▶ DOCUMENT EXCERPT:
=== Begin Enclosure ===
For the final project in DANL 320, you will complete a machine learning project.

  • You may work alone or form a group with one other student.
  • The size of a group must be either one or two.
  • You may use any dataset for the project.
  • You may also build on a project from another course such as DANL 310 or DANL 410, as long as you substantially extend it to meet the requirements of this course.
  • Your project must include:
    • thoughtful data preparation and transformation,
    • appropriate data visualization and descriptive analysis,
    • multiple supervised machine learning models, and
    • at least one unsupervised learning model.
  • A literature review is optional.

The main goal of this project is to show that you can take a dataset, prepare it carefully, apply and compare machine learning methods, interpret the results clearly, and communicate the value of your analysis in a coherent and professional way.

Presentation

Your presentation will take place during class time on May 4 and May 6.

  • Each student will give a 12-minute presentation.
  • If you work in a two-person group, your group will have 24 minutes total.
    • Each member should speak for roughly 12 minutes.
  • The presentation order will be determined randomly.
  • If your project uses a machine learning method that was not covered in class, you should provide a brief and accessible explanation of that method.
  • If your topic involves technical, scientific, or domain-specific knowledge, you should also provide enough background so that your classmates can understand the context and importance of your work.

What to Submit for the Presentation

  • Please be prepared to present your slides during class on your assigned day.
  • You should use clear and professional visual materials.
  • Your slides may be prepared in PowerPoint, Google Slides, or another presentation format approved by the instructor.

Key Components in the Presentation

  1. Title
    • Choose a title that clearly reflects your project.
  2. Introduction
    • Background: Explain the topic and why it matters.
=== End Enclosure ===
▶ COLLECTED DATA:
=== Begin Enclosure ===
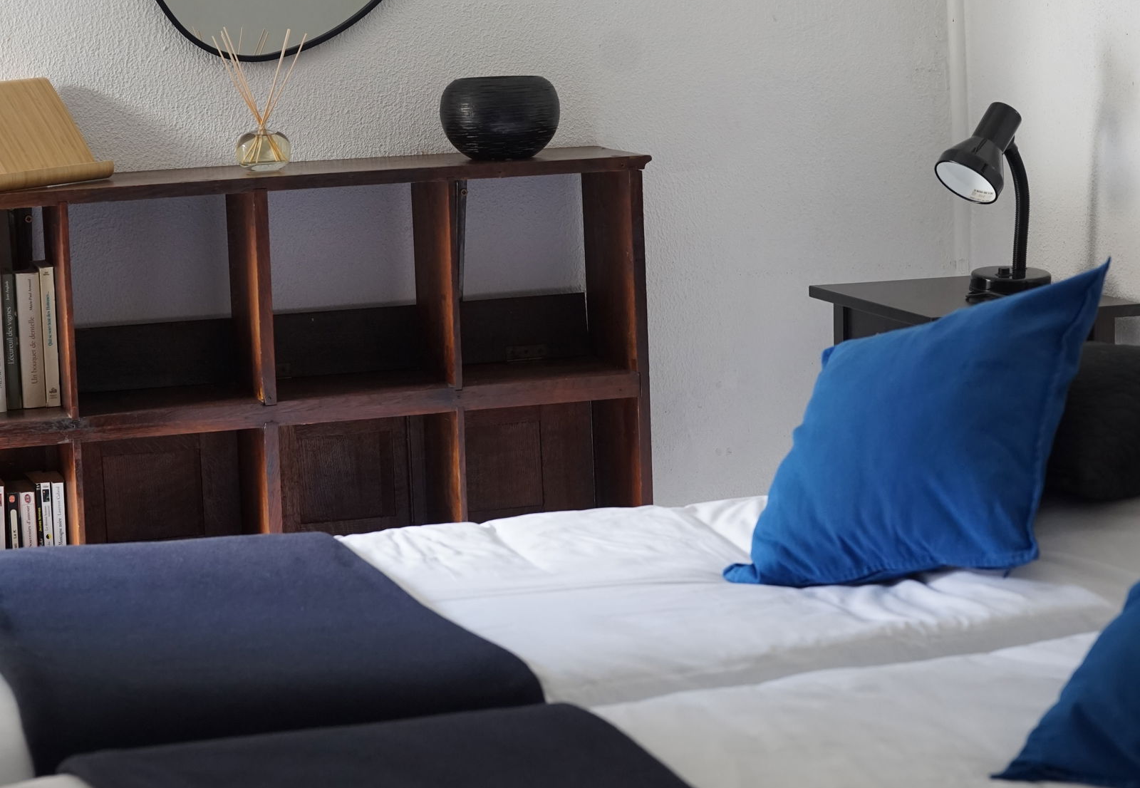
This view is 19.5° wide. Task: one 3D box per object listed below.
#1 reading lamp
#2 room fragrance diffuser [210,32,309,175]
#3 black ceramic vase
=== End Enclosure ===
▶ ACTIVITIES:
1 – In the DANL 320 final project description, how long is each student's presentation?
2 – Write the next part of the DANL 320 final project description, picking up after its last line.

▶ WRITTEN ANSWERS:
1 – 12 minutes

2 –
    • Project Motivation: Describe what interested you about the problem.
    • Research Question or Goal: State clearly what you are trying to predict, classify, cluster, or learn from the data.
  3. Data
    • Introduce the dataset and explain where it came from.
    • Describe the key variables used in your analysis.
    • Briefly explain how you cleaned, transformed, or prepared the data.
  4. Exploratory Analysis
    • Present descriptive statistics and visualizations that help the audience understand the data.
    • Highlight patterns that motivate your modeling choices.
  5. Machine Learning Analysis
    • You must include various supervised learning models.
    • You must also include at least one unsupervised learning model.
    • Clearly explain why you chose your models.
    • Present model performance and interpret the results in a meaningful way.
    • Focus on comparison, insight, and interpretation rather than simply reporting numbers.
  6. Significance of the Project
    • Explain why your findings matter.
    • Discuss possible business, policy, scientific, or practical implications.
  7. References
    • Cite all relevant sources consistently.

Structure of the Project Write-Up

Your write-up should be posted on your personal GitHub website by May 14, 2026, at 11:59 PM.

You may prepare the write-up using Quarto that can be clearly published as a webpage on your personal GitHub website.

1. Introduction

  • Provide background on your topic.
  • Explain why the topic is interesting or important.
  • Clearly state the main research question, modeling goal, or analytical objective.

2. Literature Review (Optional)

  • You may include a short literature review if it helps motivate your project.
  • This is optional, not required.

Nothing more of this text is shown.